Wednesday, November 29, 2006

Steelers Having Protection Problems


Wednesday, November 29, 2006
By Ed Bouchette, Pittsburgh Post-Gazette


Add another goal for the Steelers as they play out the string of five games: Do not let the quarterback get maimed.

How to keep Ben Roethlisberger healthy, happy and upright the rest of the season is a job that will fall on many people, including the quarterback.

NFL defenses sacked Roethlisberger 36 times in the 10 games he played. That's six more times than he was sacked last season and 13 times more than he was decked as a rookie.

Only one Steelers quarterback was sacked more in a season in the previous dozen years and that was Tommy Maddox, who was sacked 41 times in 2003 (Neil O'Donnell also was sacked 41 times in 1993). Only two Steelers quarterbacks have been sacked more often since the 1970 NFL merger -- Bubby Brister 45 times in 1989 and Cliff Stoudt 51 times in 1983.

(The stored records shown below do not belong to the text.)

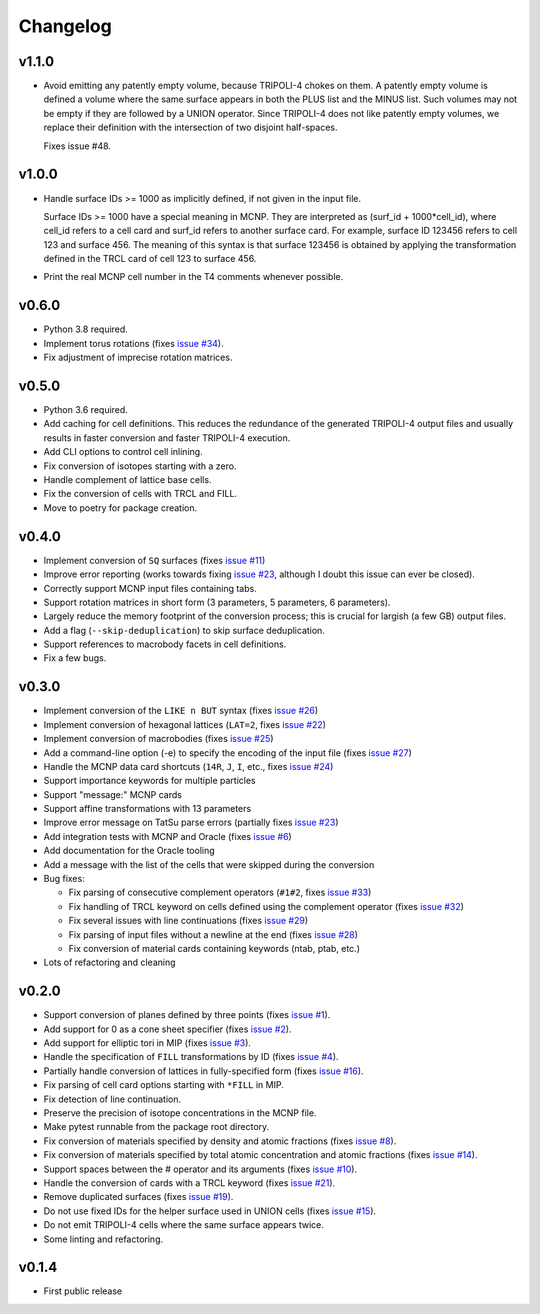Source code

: Changelog
=========

v1.1.0
------

* Avoid emitting any patently empty volume, because TRIPOLI-4 chokes on them. A
  patently empty volume is defined a volume where the same surface appears in
  both the PLUS list and the MINUS list. Such volumes may not be empty if they
  are followed by a UNION operator. Since TRIPOLI-4 does not like patently
  empty volumes, we replace their definition with the intersection of two
  disjoint half-spaces.

  Fixes issue #48.


v1.0.0
------

* Handle surface IDs >= 1000 as implicitly defined, if not given in the input
  file.

  Surface IDs >= 1000 have a special meaning in MCNP. They are interpreted as
  (surf_id + 1000*cell_id), where cell_id refers to a cell card and surf_id
  refers to another surface card. For example, surface ID 123456 refers to cell
  123 and surface 456. The meaning of this syntax is that surface 123456 is
  obtained by applying the transformation defined in the TRCL card of cell 123
  to surface 456.
* Print the real MCNP cell number in the T4 comments whenever possible.

v0.6.0
------

* Python 3.8 required.
* Implement torus rotations (fixes `issue #34
  <https://github.com/arekfu/t4_geom_convert/issues/34>`_).
* Fix adjustment of imprecise rotation matrices.

v0.5.0
------

* Python 3.6 required.
* Add caching for cell definitions. This reduces the redundance of the
  generated TRIPOLI-4 output files and usually results in faster conversion and
  faster TRIPOLI-4 execution.
* Add CLI options to control cell inlining.
* Fix conversion of isotopes starting with a zero.
* Handle complement of lattice base cells.
* Fix the conversion of cells with TRCL and FILL.
* Move to poetry for package creation.

v0.4.0
------

* Implement conversion of ``SQ`` surfaces (fixes `issue #11
  <https://github.com/arekfu/t4_geom_convert/issues/11>`_)
* Improve error reporting (works towards fixing `issue #23
  <https://github.com/arekfu/t4_geom_convert/issues/23>`_, although I doubt
  this issue can ever be closed).
* Correctly support MCNP input files containing tabs.
* Support rotation matrices in short form (3 parameters, 5 parameters, 6
  parameters).
* Largely reduce the memory footprint of the conversion process; this is
  crucial for largish (a few GB) output files.
* Add a flag (``--skip-deduplication``) to skip surface deduplication.
* Support references to macrobody facets in cell definitions.
* Fix a few bugs.

v0.3.0
------

* Implement conversion of the ``LIKE n BUT`` syntax (fixes `issue #26
  <https://github.com/arekfu/t4_geom_convert/issues/26>`_)
* Implement conversion of hexagonal lattices (``LAT=2``, fixes `issue #22
  <https://github.com/arekfu/t4_geom_convert/issues/22>`_)
* Implement conversion of macrobodies (fixes `issue #25
  <https://github.com/arekfu/t4_geom_convert/issues/25>`_)
* Add a command-line option (-e) to specify the encoding of the input file
  (fixes `issue #27 <https://github.com/arekfu/t4_geom_convert/issues/27>`_)
* Handle the MCNP data card shortcuts (``14R``, ``J``, ``I``, etc., fixes
  `issue #24 <https://github.com/arekfu/t4_geom_convert/issues/24>`_)
* Support importance keywords for multiple particles
* Support "message:" MCNP cards
* Support affine transformations with 13 parameters
* Improve error message on TatSu parse errors (partially fixes `issue #23
  <https://github.com/arekfu/t4_geom_convert/issues/23>`_)
* Add integration tests with MCNP and Oracle (fixes `issue #6
  <https://github.com/arekfu/t4_geom_convert/issues/6>`_)
* Add documentation for the Oracle tooling
* Add a message with the list of the cells that were skipped during the
  conversion
* Bug fixes:

  * Fix parsing of consecutive complement operators (``#1#2``, fixes `issue #33
    <https://github.com/arekfu/t4_geom_convert/issues/33>`_)
  * Fix handling of TRCL keyword on cells defined using the complement operator
    (fixes `issue #32 <https://github.com/arekfu/t4_geom_convert/issues/32>`_)
  * Fix several issues with line continuations (fixes `issue #29
    <https://github.com/arekfu/t4_geom_convert/issues/29>`_)
  * Fix parsing of input files without a newline at the end (fixes `issue #28
    <https://github.com/arekfu/t4_geom_convert/issues/28>`_)
  * Fix conversion of material cards containing keywords (ntab, ptab, etc.)

* Lots of refactoring and cleaning

v0.2.0
------

* Support conversion of planes defined by three points (fixes `issue #1
  <https://github.com/arekfu/t4_geom_convert/issues/1>`_).
* Add support for 0 as a cone sheet specifier (fixes `issue #2
  <https://github.com/arekfu/t4_geom_convert/issues/2>`_).
* Add support for elliptic tori in MIP (fixes `issue #3
  <https://github.com/arekfu/t4_geom_convert/issues/3>`_).
* Handle the specification of ``FILL`` transformations by ID (fixes `issue #4
  <https://github.com/arekfu/t4_geom_convert/issues/4>`_).
* Partially handle conversion of lattices in fully-specified form (fixes `issue
  #16 <https://github.com/arekfu/t4_geom_convert/issues/16>`_).
* Fix parsing of cell card options starting with ``*FILL`` in MIP.
* Fix detection of line continuation.
* Preserve the precision of isotope concentrations in the MCNP file.
* Make pytest runnable from the package root directory.
* Fix conversion of materials specified by density and atomic fractions (fixes
  `issue #8 <https://github.com/arekfu/t4_geom_convert/issues/8>`_).
* Fix conversion of materials specified by total atomic concentration and
  atomic fractions (fixes `issue #14
  <https://github.com/arekfu/t4_geom_convert/issues/14>`_).
* Support spaces between the # operator and its arguments (fixes `issue #10
  <https://github.com/arekfu/t4_geom_convert/issues/10>`_).
* Handle the conversion of cards with a TRCL keyword (fixes `issue #21
  <https://github.com/arekfu/t4_geom_convert/issues/21>`_).
* Remove duplicated surfaces (fixes `issue #19
  <https://github.com/arekfu/t4_geom_convert/issues/19>`_).
* Do not use fixed IDs for the helper surface used in UNION cells (fixes `issue
  #15 <https://github.com/arekfu/t4_geom_convert/issues/15>`_).
* Do not emit TRIPOLI-4 cells where the same surface appears twice.
* Some linting and refactoring.

v0.1.4
------

* First public release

At Roethlisberger's rate of 3.6 sacks per game played, he would hit the team's modern-day record in the next five games -- if he can last that long. He's listed as probable this week with an injury that came when halfback Willie Parker blew a blocking assignment and linebacker Bart Scott blew into Roethlisberger, bruising his chest. Roethlisberger left for one play but returned to finish the game.

"Ben wanted to be out there," Steelers coach Bill Cowher said. "It's one of those situations where you don't want to not be out there with the rest of your teammates who are out there fighting and battling. There's a lot to be said about that. ... I wasn't going to put him out there if there were risks medically. He fought through it like everybody else fought through it."

Scott's was the most brutal of Baltimore's nine sacks of Roethlisberger. That tied a Steelers record since the sack became an official stat in 1982 (12 is the team's unofficial record).
"The big hit he took, we actually repped that in practice," Cowher said. "Willie stepped up instead of stepping out. He should have taken the guy coming off the corner. Willie should have had it protected."

Roethlisberger took the blame for many of Sunday's sacks and Cowher tended to agree with him. He said he missed some "hot" routes, where a receiver will recognize a blitz and break off his route so the quarterback can get off a quick pass and avoid the sack.

"We didn't take advantage of that," Cowher said. "It's a risk-reward kind of thing. They took the risk but they got all of the reward. We really didn't hit the opportunities we had to make some big plays when we did that.

"There are other times where he should have thrown the ball away before he took the hit. There was a combination of all of those things."

The best way to protect the quarterback, though, is with a good running game and the Steelers have not had that consistently this season. Parker ranks third in the AFC with 915 yards and has a 4.4-yard average but the Steelers are only 17th in the NFL with 107.6 yards per game. They have run just 39.7 percent of the time, down from 57.2 percent last season.

"There's no question we've got to do that more effectively," Cowher said. "We've been playing a lot of catch-up and getting behind early. You want to stay with the running game and we probably abandoned it a little too soon the other day. I think the biggest thing is trying to put ourselves in the situation where we're not playing from behind the entire day."

A look at what transpired on offense in the first quarter in Baltimore shows the problems the Steelers had: Two passes on the first series around a 2-yard loss by Parker; a 12-yard run by Parker to start their second series, followed by two Parker runs for no gain and an incomplete pass; two runs by Parker for a total of 5 yards on the third series along with four passes and a sack for minus-11 yards.

The lack of production on first downs often left the Steelers with third-and-long and the Ravens blitzing.

"When you look at the third downs in the first half, we were 0 of 5," Cowher said. "But we didn't have one third down that was less than 10 yards. We had sacks. We had no-yard gains on first and second downs. Then we had three consecutive sacks on second down that led to third-and-longs.

"There's no question that you need just to get positive yards, just to get it back to manageable situations. Otherwise you're getting third downs and you're seeing us complete a 14-yard pass on third-and-19 because you just can't hold the ball against that type of team in that situation long enough to be able to get that many yards.

"There's no question, first and second down has a lot to do with that."